The expression *e* MUST have the same type as the type of the parameter named
*field* in any constructor of the type of *obj*.
The type of the field replace expression is the type of *obj*. The evaluation
of the expression causes *obj* to be evaluated first. If the constructor used
to construct *obj* has a parameter named *field*, then the value of the field
replace is a value with the same constructor as *obj*, and all parameters the
same as *obj*, except the parameter named *field* having the value of *e*. If
the constructor used to construct *obj* does not have a parameter named
*field*, then a runtime error occurs, terminating the program.
Note that *obj* is evaluated before *e*. If *obj* does not have an appropriate
constructor, it is unspecified whether *e* is evaluated or not.
.. highlight:: marscon
For example::
?> x = Cons(1, Nil)
?> x.head := 2
Cons(2, Nil)
?> x.tail := Cons(2, Nil)
Cons(1, Cons(2, Nil))
?> x
Cons(1, Nil)
?> Nil.head := 1
Runtime Error: List instance has no field 'head'
As with any other expression, field replace expressions do not update the
variable *obj*. Therefore, it is common to perform an "update" as follows::
?> x = x.head := 2
?> x
Cons(2, Nil)
.. highlight:: mars
.. note::
Unlike conventional languages, this will not modify any aliases of `x` (it
is literally an assignment of a new value to the variable named `x`). This
can help avoid confusing bugs, and make your software more reliable overall
(indeed, it is the reason behind Mars being a declarative language), but it
can be confusing if you are used to conventional languages.

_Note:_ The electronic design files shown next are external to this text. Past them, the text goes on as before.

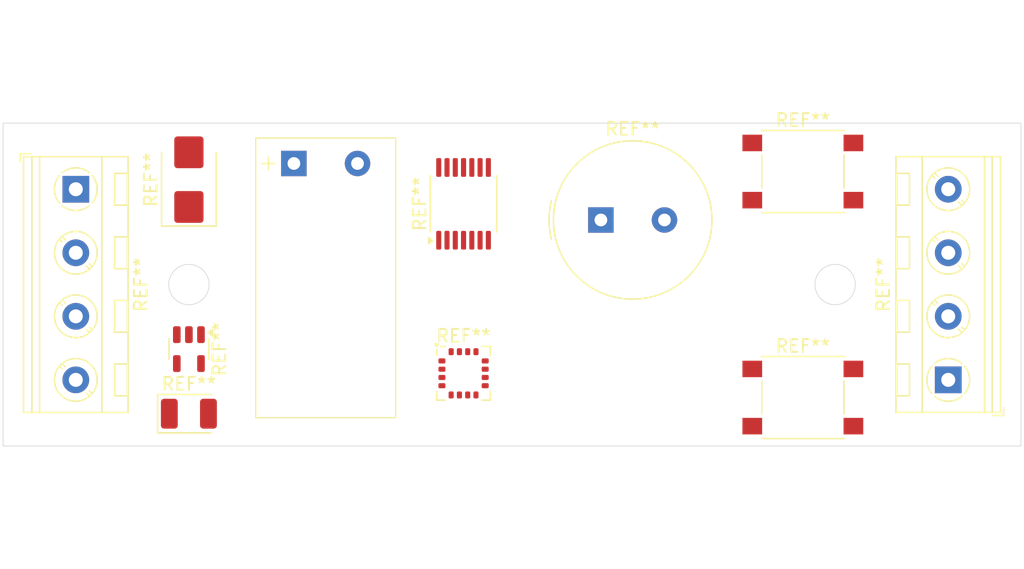
<source format=kicad_pcb>
(kicad_pcb (version 20221018) (generator pcbnew)

  (general
    (thickness 1.6)
  )

  (paper "A4")
  (layers
    (0 "F.Cu" signal)
    (31 "B.Cu" signal)
    (32 "B.Adhes" user "B.Adhesive")
    (33 "F.Adhes" user "F.Adhesive")
    (34 "B.Paste" user)
    (35 "F.Paste" user)
    (36 "B.SilkS" user "B.Silkscreen")
    (37 "F.SilkS" user "F.Silkscreen")
    (38 "B.Mask" user)
    (39 "F.Mask" user)
    (40 "Dwgs.User" user "User.Drawings")
    (41 "Cmts.User" user "User.Comments")
    (42 "Eco1.User" user "User.Eco1")
    (43 "Eco2.User" user "User.Eco2")
    (44 "Edge.Cuts" user)
    (45 "Margin" user)
    (46 "B.CrtYd" user "B.Courtyard")
    (47 "F.CrtYd" user "F.Courtyard")
    (48 "B.Fab" user)
    (49 "F.Fab" user)
    (50 "User.1" user)
    (51 "User.2" user)
    (52 "User.3" user)
    (53 "User.4" user)
    (54 "User.5" user)
    (55 "User.6" user)
    (56 "User.7" user)
    (57 "User.8" user)
    (58 "User.9" user)
  )

  (setup
    (pad_to_mask_clearance 0)
    (aux_axis_origin 103.505 114.3)
    (pcbplotparams
      (layerselection 0x00010fc_ffffffff)
      (plot_on_all_layers_selection 0x0000000_00000000)
      (disableapertmacros false)
      (usegerberextensions false)
      (usegerberattributes true)
      (usegerberadvancedattributes true)
      (creategerberjobfile true)
      (dashed_line_dash_ratio 12.000000)
      (dashed_line_gap_ratio 3.000000)
      (svgprecision 4)
      (plotframeref false)
      (viasonmask false)
      (mode 1)
      (useauxorigin false)
      (hpglpennumber 1)
      (hpglpenspeed 20)
      (hpglpendiameter 15.000000)
      (dxfpolygonmode true)
      (dxfimperialunits true)
      (dxfusepcbnewfont true)
      (psnegative false)
      (psa4output false)
      (plotreference true)
      (plotvalue true)
      (plotinvisibletext false)
      (sketchpadsonfab false)
      (subtractmaskfromsilk false)
      (outputformat 1)
      (mirror false)
      (drillshape 1)
      (scaleselection 1)
      (outputdirectory "")
    )
  )

  (net 0 "")

  (footprint "Button_Switch_SMD:SW_Push_1P1T_NO_6x6mm_H9.5mm" (layer "F.Cu") (at 126.365 123.19))

  (footprint "Package_TO_SOT_SMD:SOT-23-5" (layer "F.Cu") (at 78.105 119.38 -90))

  (footprint "Diode_SMD:D_SMB" (layer "F.Cu") (at 78.105 106.045 90))

  (footprint "TerminalBlock_RND:TerminalBlock_RND_205-00047_1x04_P5.00mm_Horizontal" (layer "F.Cu") (at 69.215 106.8 -90))

  (footprint "Package_LGA:LGA-16_4x4mm_P0.65mm_LayoutBorder4x4y" (layer "F.Cu") (at 99.695 121.285))

  (footprint "Capacitor_THT:CP_Radial_D10.0mm_P5.00mm" (layer "F.Cu") (at 86.36 104.775))

  (footprint "Buzzer_Beeper:Buzzer_TDK_PS1240P02BT_D12.2mm_H6.5mm" (layer "F.Cu") (at 110.49 109.22))

  (footprint "TerminalBlock_RND:TerminalBlock_RND_205-00047_1x04_P5.00mm_Horizontal" (layer "F.Cu") (at 137.795 121.8 90))

  (footprint "Button_Switch_SMD:SW_Push_1P1T_NO_6x6mm_H9.5mm" (layer "F.Cu") (at 126.365 105.41))

  (footprint "Package_SO:TSSOP-14_4.4x5mm_P0.65mm" (layer "F.Cu") (at 99.695 107.95 90))

  (footprint "Capacitor_Tantalum_SMD:CP_EIA-3528-21_Kemet-B" (layer "F.Cu") (at 78.105 124.46))

  (gr_circle (center 78.105 114.3) (end 79.6925 114.3)
    (stroke (width 0.05) (type default)) (fill none) (layer "Edge.Cuts") (tstamp 14e214a0-473e-45e1-bfe7-cb94cecb9ec5))
  (gr_line (start 143.51 101.6) (end 63.5 101.6)
    (stroke (width 0.05) (type default)) (layer "Edge.Cuts") (tstamp 30c7df17-65d8-44c5-9768-9122253345db))
  (gr_line (start 63.5 101.6) (end 63.5 127)
    (stroke (width 0.05) (type default)) (layer "Edge.Cuts") (tstamp 59f9b4dd-77fd-46a0-b182-20ab8b403a73))
  (gr_circle (center 128.905 114.3) (end 130.4925 114.3)
    (stroke (width 0.05) (type default)) (fill none) (layer "Edge.Cuts") (tstamp ade6b8e0-fc64-47f8-9997-7551d0b54f5e))
  (gr_line (start 63.5 127) (end 143.51 127)
    (stroke (width 0.05) (type default)) (layer "Edge.Cuts") (tstamp d9656381-a49f-43bb-b1e2-109f4b5bc9c2))
  (gr_line (start 143.51 127) (end 143.51 101.6)
    (stroke (width 0.05) (type default)) (layer "Edge.Cuts") (tstamp edfa1281-1880-4119-beac-d8c7f7c81c07))

)

</source>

See also: :ref:`ref-field-update-statements`.
Precedence table
================
The precedence and associativity of all of the Mars expressions is summarised
in the following table. Higher-numbered precedence levels indicate tighter
binding.
+------------+----------------+------------------------------+---------------+
| Precedence | Type | Operator(s) | Associativity |
+============+================+==============================+===============+
| 6 | Primary | primary expressions | N/A |
+------------+----------------+------------------------------+---------------+
| 5 | Unary | unary ``-`` | Right |
+------------+----------------+------------------------------+---------------+
| 4 | Multiplicative | ``*``, ``/``, ``//``, ``%`` | Left |
+------------+----------------+------------------------------+---------------+
| 3 | Additive | ``+``, ``-`` | Left |
+------------+----------------+------------------------------+---------------+
| 2 | Relational | ``<``, ``<=``, ``>``, ``>=`` | None |
+------------+----------------+------------------------------+---------------+
| 1 | Equality | ``==``, ``!=`` | None |
+------------+----------------+------------------------------+---------------+
| 0 | Field replace | ``:=`` | Right |
+------------+----------------+------------------------------+---------------+
.. _ref-evaluation-order:
Evaluation order
================
Mars imposes a strict evaluation order between statements: for a statement
sequence *s1*; *s2*, all computation involved in *s1* will be completed before
the execution of *s2* begins. However, within an expression, the evaluation
order of sub-expressions is unspecified.
This is usually only relevant in an I/O context. For example, the following
I/O code fragment has unspecified behaviour::
put_char('x') + put_char('y') # Unspecified evaluation order
However, note that Mars has several "hidden" features which may perform
side-effects in pure code (such as :ref:`field update statements
`, :mod:`impure` functions and :mod:`debug`
functions) -- all of these features operate outside of the Mars semantics and
should not be used in normal code. Such features can be affected by the
unspecified evaluation order.
Pure code can also have unspecified termination behaviour. Consider the
following pure function::
def weird() :: Num:
return error("A") + error("B") + weird() # Unspecified termination
Here it is unspecified whether the program will a) print the error message
"A", b) print the error message "B", or c) loop forever or until the program
runs out of stack space. However, in any case, the program will not continue
executing (in the semantics, all of these cases have the denotation ⊥,
pronounced "bottom"), so they can be considered equivalent.